Reclinada en una camilla al fondo del pasillo del hospital, donde la dejaron porque no había camas suficientes en la guardia, Ana ve aparecer a Rita. Ya desde lejos la nota enojada y asustada, las dos cosas. Pero trae un par de muletas en una mano y un café con tapita (para que no se enfríe) en la otra. Trae los labios medio borroneados de rojo. Anabella se acuerda del cortometraje que se imaginó al salir de casa, un par de horas atrás, el de las aventuras que viviría la protagonista en la bicicleta sin frenos, buscando retroceder en el tiempo para llegar al otro lado de la ciudad. Esta podría ser la escena final del corto, con música de Nino Rota. Se ríe. Rita llega a su lado, suspira, apoya las muletas contra la pared, le da el café y le dice que ahora sí que tiene otra oportunidad, pero que hay que ver cuántas le van quedando.
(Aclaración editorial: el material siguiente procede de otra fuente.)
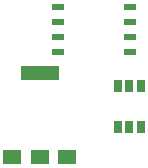
<source format=gbp>
G04 #@! TF.GenerationSoftware,KiCad,Pcbnew,7.0.1-3b83917a11~172~ubuntu22.04.1*
G04 #@! TF.CreationDate,2023-04-10T17:36:39+00:00*
G04 #@! TF.ProjectId,ducklace,6475636b-6c61-4636-952e-6b696361645f,rev?*
G04 #@! TF.SameCoordinates,Original*
G04 #@! TF.FileFunction,Paste,Bot*
G04 #@! TF.FilePolarity,Positive*
%FSLAX46Y46*%
G04 Gerber Fmt 4.6, Leading zero omitted, Abs format (unit mm)*
G04 Created by KiCad (PCBNEW 7.0.1-3b83917a11~172~ubuntu22.04.1) date 2023-04-10 17:36:39*
%MOMM*%
%LPD*%
G01*
G04 APERTURE LIST*
%ADD10R,0.650000X1.000000*%
%ADD11R,1.050000X0.595000*%
%ADD12R,1.500000X1.200000*%
%ADD13R,3.200000X1.250000*%
G04 APERTURE END LIST*
D10*
G04 #@! TO.C,U4*
X105350000Y-107452800D03*
X104400000Y-107452800D03*
X103450000Y-107452800D03*
X103450000Y-110907200D03*
X104400000Y-110907200D03*
X105350000Y-110907200D03*
G04 #@! TD*
D11*
G04 #@! TO.C,U3*
X98375000Y-100775000D03*
X98375000Y-102045000D03*
X98375000Y-103315000D03*
X98375000Y-104585000D03*
X104425000Y-104582500D03*
X104425000Y-103315000D03*
X104425000Y-102045000D03*
X104425000Y-100775000D03*
G04 #@! TD*
D12*
G04 #@! TO.C,U2*
X94500000Y-113430000D03*
X96800000Y-113430000D03*
D13*
X96800000Y-106355000D03*
D12*
X99100000Y-113430000D03*
G04 #@! TD*
M02*

</source>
—No me retes, amiga. Ahora no. Después me retás.

Se abrazan. La cámara se aleja dejándolas a ellas en el centro y continúa retrocediendo por el pasillo descascarado del hospital, hasta salir por una ventana. Las amigas siguen en el centro de la imagen pero son un puntito visto desde la vereda. La cámara sigue retrocediendo y se detiene en la rama de un árbol donde hay un pájaro, que sale volando de golpe.